Teks Sumber
━━━━

Jawaban:
Meskipun hubungan antara doa dan puasa tidak secara khusus dijelaskan dalam Kitab Suci, pertalian yang umum nampaknya menghubungkan keduanya dalam semua contoh doa dan puasa yang dicatat dalam Alkitab. Dalam Perjanjian Lama, doa dan puasa terlihat berhubungan erat dengan rasa membutuhkan dan ketergantungan, atau ketidakberdayaan total dalam menghadapi atau mengantisipasi bencana. Doa dan puasa dikombinasikan dalam Perjanjian Lama pada saat-saat meratap, penyesalan, dan/atau kebutuhan rohani yang mendalam.
Pasal pertama dari kitab Nehemia menggambarkan Nehemia berdoa dan berpuasa karena kesedihan yang mendalam sehubungan dengan kabar bahwa Yerusalem terbengkalai. Doanya selama berhari-hari diwarnai dengan air mata, puasa, pengakuan dosa atas nama bangsa-Nya, dan permohonan untuk belas kasihan Allah. Begitu sungguh-sungguhnya dia bertekun dalam doa sehingga hampir tidak bisa dibayangkan dia akan “beristirahat” di tengah-tengah doa semacam itu untuk makan dan minum. Kehancuran yang menimpa Yerusalem juga mendorong Daniel mengambil sikap yang sama: “Lalu aku mengarahkan mukaku kepada Tuhan Allah untuk berdoa dan bermohon, sambil berpuasa dan mengenakan kain kabung serta abu” (Daniel 9:3). Sama seperti Nehemia, Daniel berpuasa dan berdoa agar Allah menunjukkan belas kasihan kepada bangsanya, dan berkata, “Kami telah berbuat dosa dan salah, kami telah berlaku fasik dan telah memberontak, kami telah menyimpang dari perintah dan peraturan-Mu,” (Daniel 9:5)
Dalam beberapa contoh dalam Perjanjian Lama, puasa dikaitkan dengan doa syafaat. Daud berdoa dan berpuasa untuk anaknya yang sakit (2 Samuel 12:16), meratap di hadapan Tuhan dalam permohonan yang sungguh-sungguh (ayat 21-22). Ester mendesak Mordekai dan orang-orang Yahudi untuk berpuasa bagi dia ketika dia berencana untuk menghadap suaminya sang raja (Ester 4:16) Jelas, berpuasa dan doa syafaat berkaitan erat.

━━━━

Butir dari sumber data
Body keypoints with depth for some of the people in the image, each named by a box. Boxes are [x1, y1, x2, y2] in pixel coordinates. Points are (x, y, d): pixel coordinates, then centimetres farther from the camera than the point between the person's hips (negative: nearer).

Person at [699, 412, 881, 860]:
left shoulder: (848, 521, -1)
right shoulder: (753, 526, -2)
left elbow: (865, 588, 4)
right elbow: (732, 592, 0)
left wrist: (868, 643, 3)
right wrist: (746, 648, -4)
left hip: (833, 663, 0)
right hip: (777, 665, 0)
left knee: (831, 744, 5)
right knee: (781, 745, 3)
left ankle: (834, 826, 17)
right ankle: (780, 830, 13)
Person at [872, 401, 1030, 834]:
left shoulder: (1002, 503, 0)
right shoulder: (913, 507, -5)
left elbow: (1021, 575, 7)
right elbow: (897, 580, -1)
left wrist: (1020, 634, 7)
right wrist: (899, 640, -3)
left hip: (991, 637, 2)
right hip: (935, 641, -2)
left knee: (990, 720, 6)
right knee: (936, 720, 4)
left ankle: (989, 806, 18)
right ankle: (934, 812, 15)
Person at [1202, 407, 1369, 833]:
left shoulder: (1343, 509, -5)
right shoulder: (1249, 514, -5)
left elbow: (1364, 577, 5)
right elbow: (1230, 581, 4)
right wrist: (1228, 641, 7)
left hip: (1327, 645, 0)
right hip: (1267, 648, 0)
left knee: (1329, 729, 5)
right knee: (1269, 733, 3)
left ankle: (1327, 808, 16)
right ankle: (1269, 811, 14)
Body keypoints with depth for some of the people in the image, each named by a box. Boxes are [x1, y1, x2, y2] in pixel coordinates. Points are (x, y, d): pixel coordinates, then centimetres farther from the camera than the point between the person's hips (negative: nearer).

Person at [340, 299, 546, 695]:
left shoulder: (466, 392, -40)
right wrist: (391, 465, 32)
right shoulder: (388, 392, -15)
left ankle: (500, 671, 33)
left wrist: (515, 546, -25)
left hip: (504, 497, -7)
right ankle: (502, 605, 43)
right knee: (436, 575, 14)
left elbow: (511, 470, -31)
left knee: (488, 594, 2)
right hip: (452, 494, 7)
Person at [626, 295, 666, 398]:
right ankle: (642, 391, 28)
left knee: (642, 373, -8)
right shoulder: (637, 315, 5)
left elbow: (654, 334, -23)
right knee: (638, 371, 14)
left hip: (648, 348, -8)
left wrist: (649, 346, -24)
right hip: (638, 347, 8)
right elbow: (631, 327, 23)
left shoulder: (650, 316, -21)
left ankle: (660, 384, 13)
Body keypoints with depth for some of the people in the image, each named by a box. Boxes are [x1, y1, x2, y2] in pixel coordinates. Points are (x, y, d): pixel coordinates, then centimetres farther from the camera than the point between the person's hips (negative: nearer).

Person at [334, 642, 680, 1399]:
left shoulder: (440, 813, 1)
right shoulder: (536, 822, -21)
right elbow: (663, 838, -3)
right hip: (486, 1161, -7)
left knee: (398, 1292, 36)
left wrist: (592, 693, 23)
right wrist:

━━━━

Latihan
Salin tanpa perubahan bagian teks tentang doa dan puasa yang dimulai dari “Dalam beberapa contoh” dan berakhir pada “syafaat berkaitan erat.”.

Hasil Tugas
Dalam beberapa contoh dalam Perjanjian Lama, puasa dikaitkan dengan doa syafaat. Daud berdoa dan berpuasa untuk anaknya yang sakit (2 Samuel 12:16), meratap di hadapan Tuhan dalam permohonan yang sungguh-sungguh (ayat 21-22). Ester mendesak Mordekai dan orang-orang Yahudi untuk berpuasa bagi dia ketika dia berencana untuk menghadap suaminya sang raja (Ester 4:16) Jelas, berpuasa dan doa syafaat berkaitan erat.